Object creation From Raw Data • nicheDE

Starting with a spatial seurat object, we can make a niche-DE object with the function ‘CreateNicheDEObjectFrom Seurat’. This function takes in 6 arguments

Arguments

counts mat: A counts matrix. The dimension should be #cells/spots by #genes.
- coordinate mat: Coordinate matrix. Dimension should be #cells/spots by 2. Make sure that rownames match that of the counts matrix. The coordinates are scaled such that the median nearest neighbor distance is 100.
- library mat: The average expression profile matrix calculated from a reference dataset.
- deconv mat: The deconvolution matrix for the spatial dataset. The dimension should be #spots/cells by #cell types
- sigma: A list of kernel bandwidths to use for effective niche calculation
- Int: Logical if counts data supplied is integer.
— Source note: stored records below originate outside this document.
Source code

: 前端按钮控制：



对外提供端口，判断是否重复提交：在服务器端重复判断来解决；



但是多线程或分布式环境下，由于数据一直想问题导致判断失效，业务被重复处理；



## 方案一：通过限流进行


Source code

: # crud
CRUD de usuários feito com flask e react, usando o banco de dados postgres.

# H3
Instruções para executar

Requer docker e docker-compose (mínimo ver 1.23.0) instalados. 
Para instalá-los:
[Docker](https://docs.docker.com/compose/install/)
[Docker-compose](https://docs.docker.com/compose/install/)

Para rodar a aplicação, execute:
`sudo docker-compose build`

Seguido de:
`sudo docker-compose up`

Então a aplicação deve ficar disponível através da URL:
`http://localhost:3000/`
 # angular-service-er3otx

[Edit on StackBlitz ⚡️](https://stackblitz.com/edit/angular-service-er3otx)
When performing niche-DE, Negative binomial regression is performed if True. Linear regression with a gene specific variance is performed if False. Default is true.

#load counts matrix
data("vignette_counts")
#load coordinate matrix
data("vignette_coord")
#load expression profile matrix
data("vignette_library_matrix")
#load deconvolution matrix
data("vignette_deconv_mat")
#make Niche-DE object
NDE_obj = CreateNicheDEObject(vignette_counts,vignette_coord,
                              vignette_library_matrix,vignette_deconv_mat,
                              sigma = c(1,100,250))

What’s in the object?

We see that their are 14 slots, 10 of which are populated when making the nicheDE object. Here we will explain what each slot should contain, except for the ones prefixed by niche_DE.

counts: The RNA count data of the spatial transcriptomics dataset. The dimension will be #cells/spots by #genes.Genes are filtered out if they do not exist within the scrna-seq reference dataset.
coord: The spatial coordinates matrix of the spatial transcriptomics dataset. It is scaled such that the median nearest neighbor distance is 100.
sigma: The kernel bandwidth(s) chosen for calculating the effective niche. Recommended values will be discussed shortly.
num_cells: A #cells/spots by #cell types matrix indicating the estimated number of cells of each cell type in each spot.
effective_niche: A list whose length is equal to the length of sigma. Each element of the list is a matrix of dimension #cells/spots by #cell types that measures how many of each cell type is in a given cell/spot’s neighborhood. For more information, please read the manuscript.
ref_expr: The average expression profile matrix. The dimension is #cell types by #genes. Each row gives the average expression of each gene for a given cell type based on the reference dataset supplied.
cell_names: The name of each cell. This will be used if the use wants to filter cells via the function ‘Filter’
gene_names: The gene names.
batch_ID: The batch ID for each cell/spot. This will be used when merging objects.
spot_distance: 100. Coordinates are scaled so that the distance between a spot and its nearest neighbor is 100.
scale: The scaling to convert our coordinates back to their original scale
Int: Is the data count data(True) or continuous (False)?